Fresh vica canned pumpkins
I've used both canned and fresh pumpkins. I always prefer doing things from scratch as I know exactly what's in there as I made it. The fresh pumpkin is obviously a more labor intensive but I would say works even better, depending on the variety of pumpkin that you use. Follow the steps that Nyleve provided. As an experiment one year I used a Halloween pumpkin and found it to be highly edible - as long as it is oven baked and not boiled.

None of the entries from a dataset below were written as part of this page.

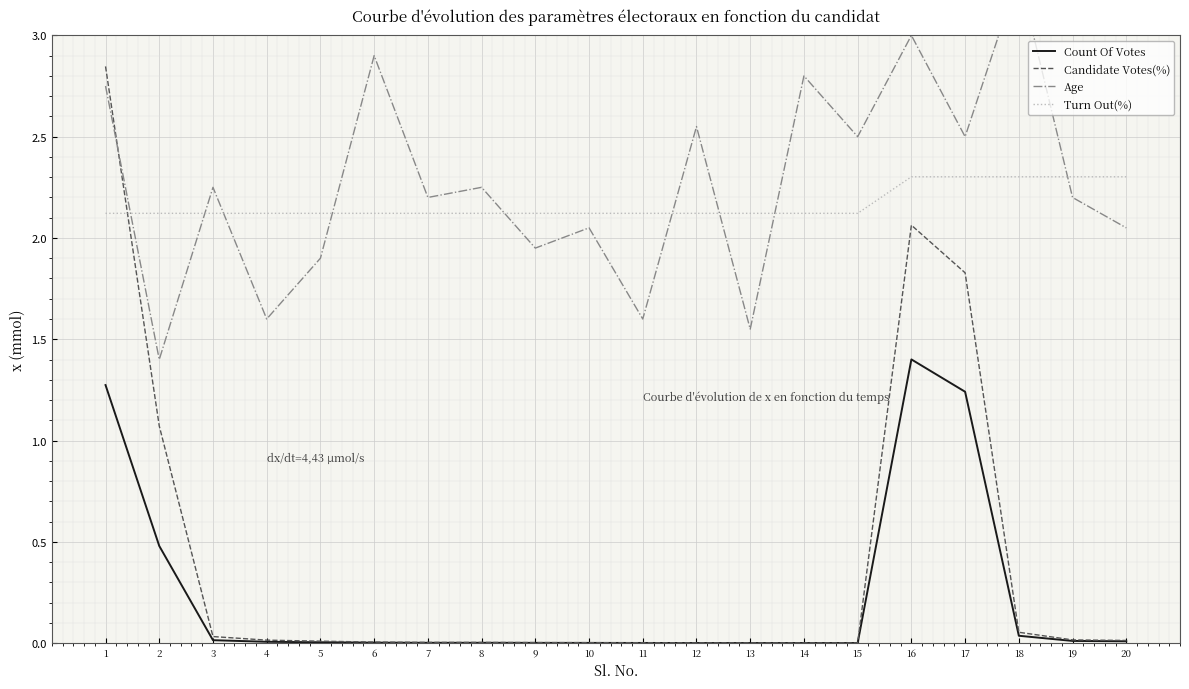

What is the value of the Age point at the 8th from the left?

2.2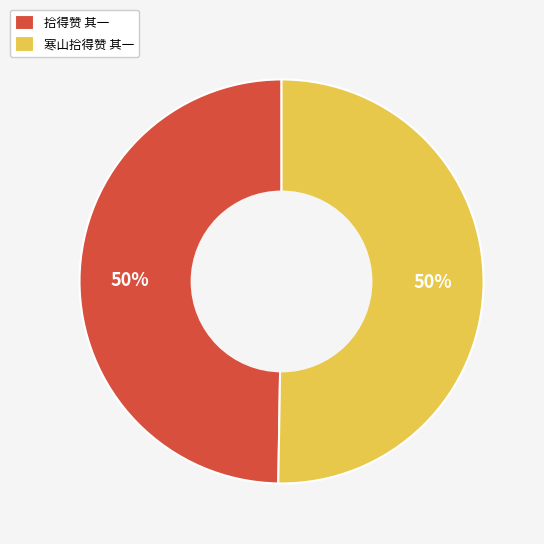

What percentage is the 寒山拾得赞 其一 slice, to the nearest percent?

50%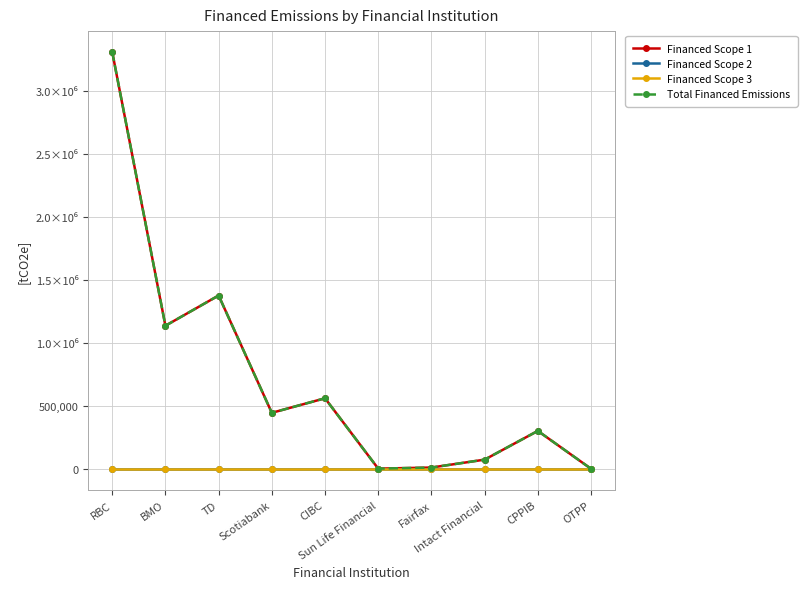

Is this an area chart (filled region under the line)?

No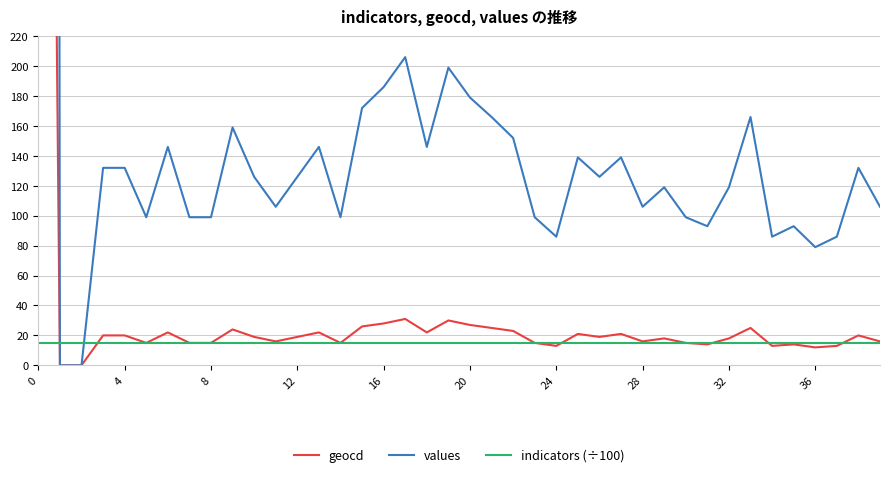

What is the sum of the indicators (÷100) values at 20 and 4?

30.1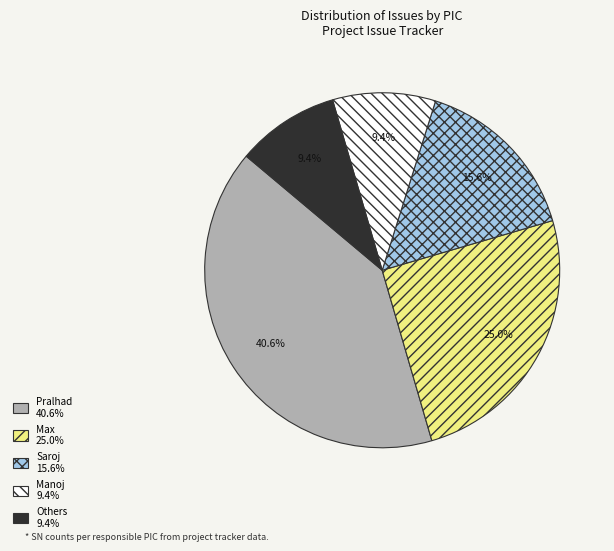

Which slice is the largest?

Pralhad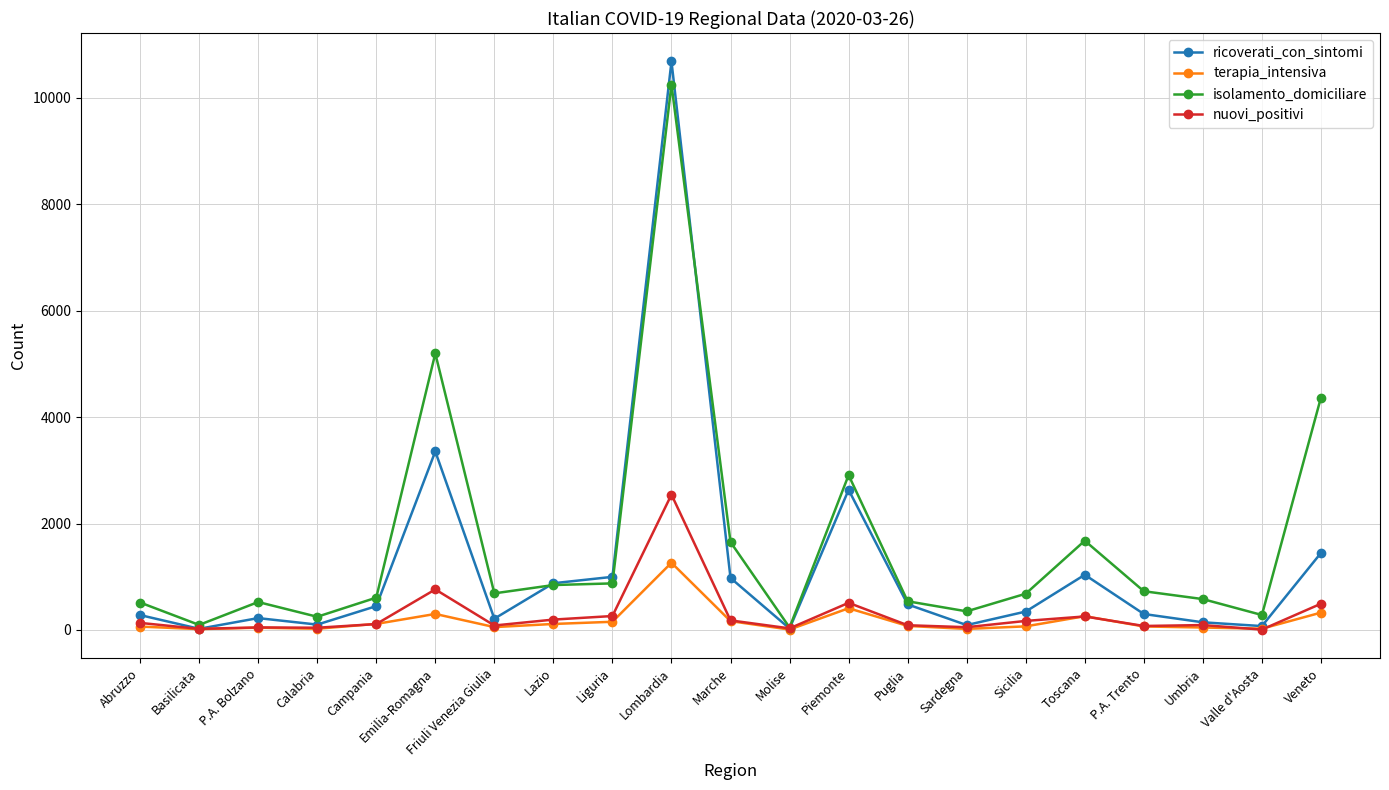

What is the approximate value of ricoverati_con_sintomi at Veneto, to the nearest 10?

1450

Depends on how much effort you want to put into it. I've always made puree from fresh pumpkins. I like the idea of it; I like the colour of the finished product; I like the flavour. It's also very cheap. I buy a couple of "pie pumpkins" (also known as sugar pumpkins - just small ones, smaller than a soccerball), halve them vertically, scrape out the seeds (save for toasting) and bake, cut-side-down, on large baking sheets until softish. Then turn over and bake cut-side-up until slightly dried out and very soft. Scoop out all the pulp and blend until smooth in a processor or a food mill. THEN - and this is the key part for me - I let the puree drain through a coffee filter (or filter-lined strainer) until thick. It's important for most recipes to use a thick puree. I save the liquid and add to soup, so it's not wasted. Usually I end up with enough puree to make a few pies and whatever is left I freeze in recipe-sized portions.
This isn't exactly labour intensive, but it does take a certain amount of time. Small pumpkins are usually cheap and I can generally get two pies from an average pumpkin. I really don't think there's anything very wrong with canned puree, but I've never used it because I like the whole concept of starting with an actual pumpkin.